I had a bit of a revelation the other day. Natasha and I had gone to pick up food to bring to a small dinner party, although it wasn’t a very formal occasion. She, on a lark, decided to grab one of those ridiculous celebrity tabloid-type magazines to read in the car on the way over.
The cashier, who looked to be somewhere between her mid forties and fifties, reacted with much excitement, and started talking to Natasha about some of the celebrities mentioned on the cover. None of this would have been very interesting, until I hear her start defending one of them. She said that it “wasn’t fair” that they were treating the celebrity “like that”, and that “she’s too good for that”. As if she knew her.
And something that has made a lot of sense to a lot of other people finally clicked in my head. A forty to fifty year old woman working a dead end cashiering job in the middle of nowhere doesn’t have anything to look forward to, and probably won’t ever attain any measure of fame and fortune. But by living vicariously through the glossy images in the impulse purchase area, she gets to feel as though she has some great connection. I used to think that welfare and Jerry Springer were our modern day bread and circus combination, but maybe that’s not it.

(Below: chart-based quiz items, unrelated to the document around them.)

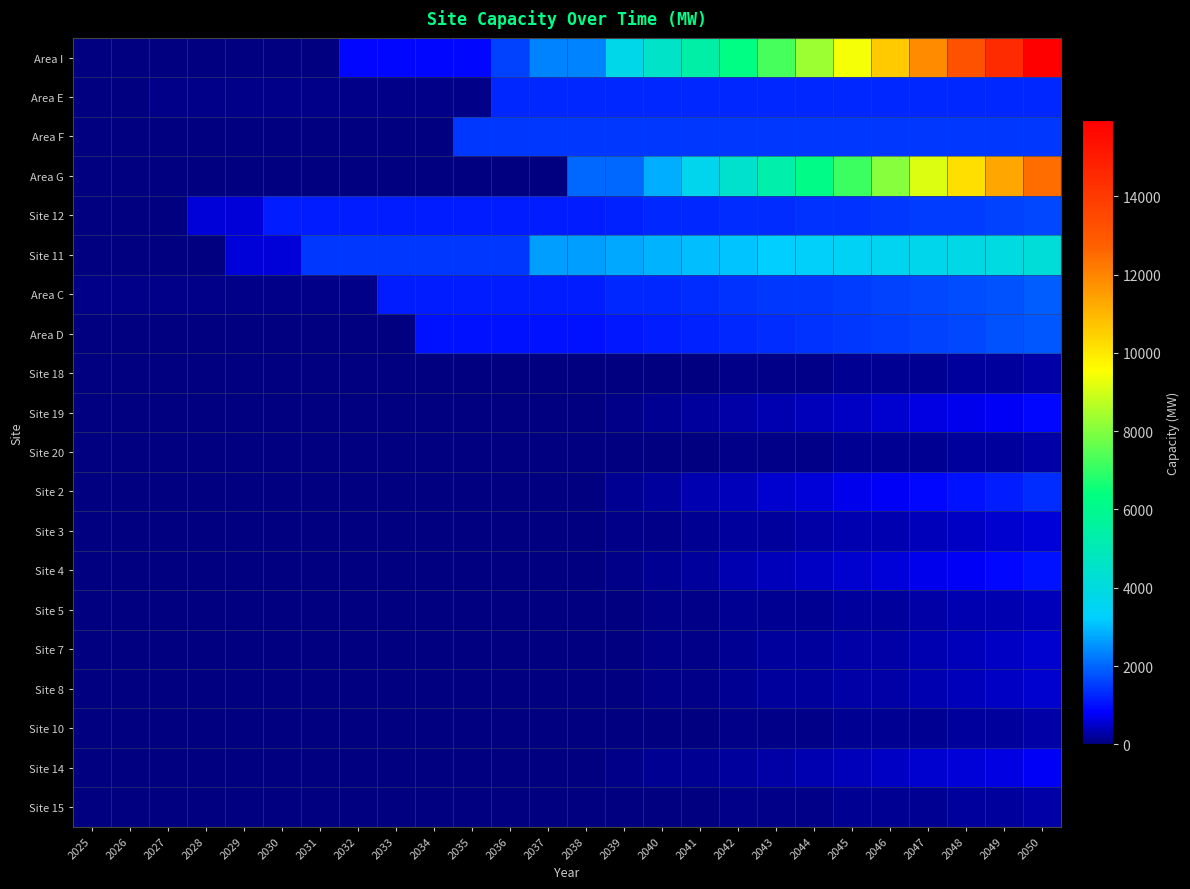

At 2037, list the series in order from largest to smallest.

Site 11, Area I, Area F, Area E, Site 12, Area C, Area D, Area G, Site 18, Site 19, Site 20, Site 2, Site 3, Site 4, Site 5, Site 7, Site 8, Site 10, Site 14, Site 15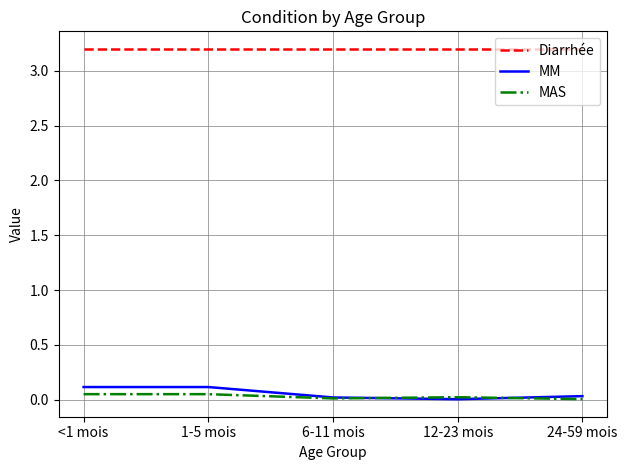

True or false: Diarrhée and MM cross at least once.

False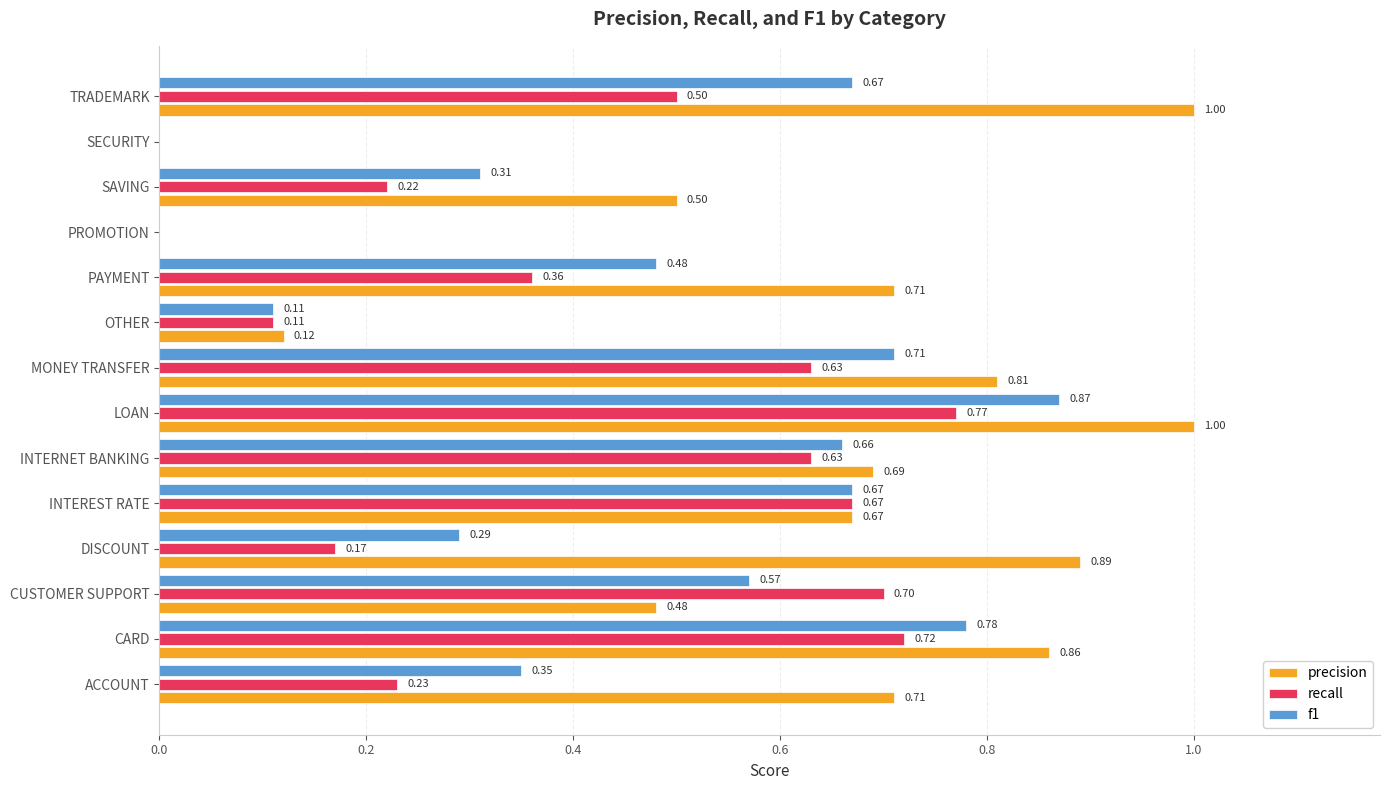

Which series changed the most between INTERNET BANKING and PROMOTION?

precision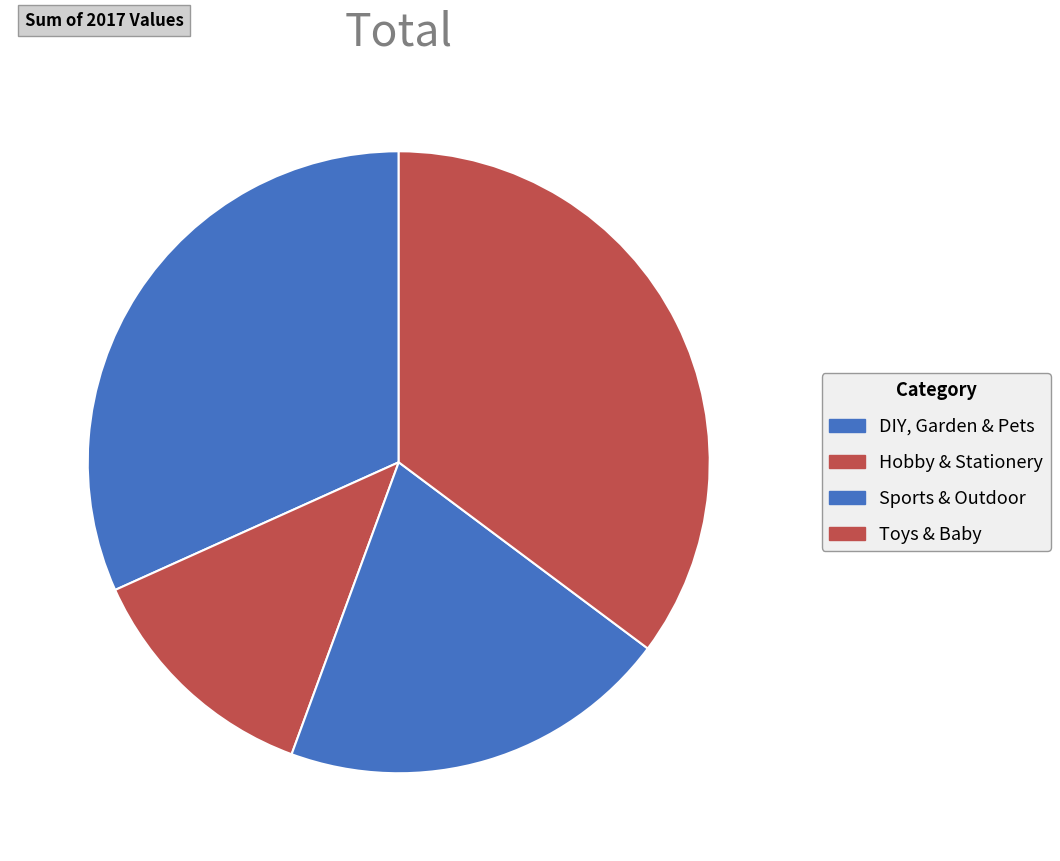

To the nearest percent, what is the difference between the Hobby & Stationery and DIY, Garden & Pets slice percentages?

19%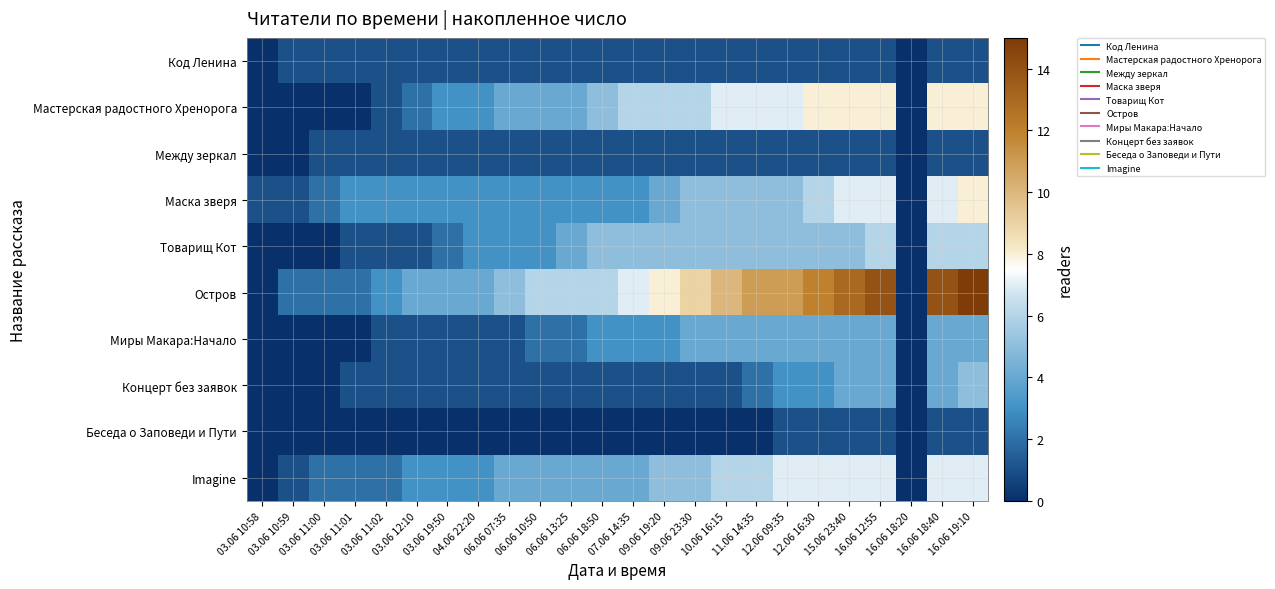

Which has a higher value, 16.06 12:55 or 10.06 16:15?

16.06 12:55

When you feel that you’re part of something bigger than yourself, you have some sort of purpose, and that the Universe is a sane, fair and rational place. You ignore poverty, poor health, overwork and stress, and instead focus on a place where the Universe revolves around you. Not exactly a “Total Perspective Vortex“, if you catch my drift. Maybe it’s just as much a way of getting by as betting the house on a better afterlife, or blowing all of your spare change on lottery tickets. I can’t exactly complain about it, since I think the perception of happiness trumps the reality of misery almost every time.
Pass the remote control, I’m tired of this station.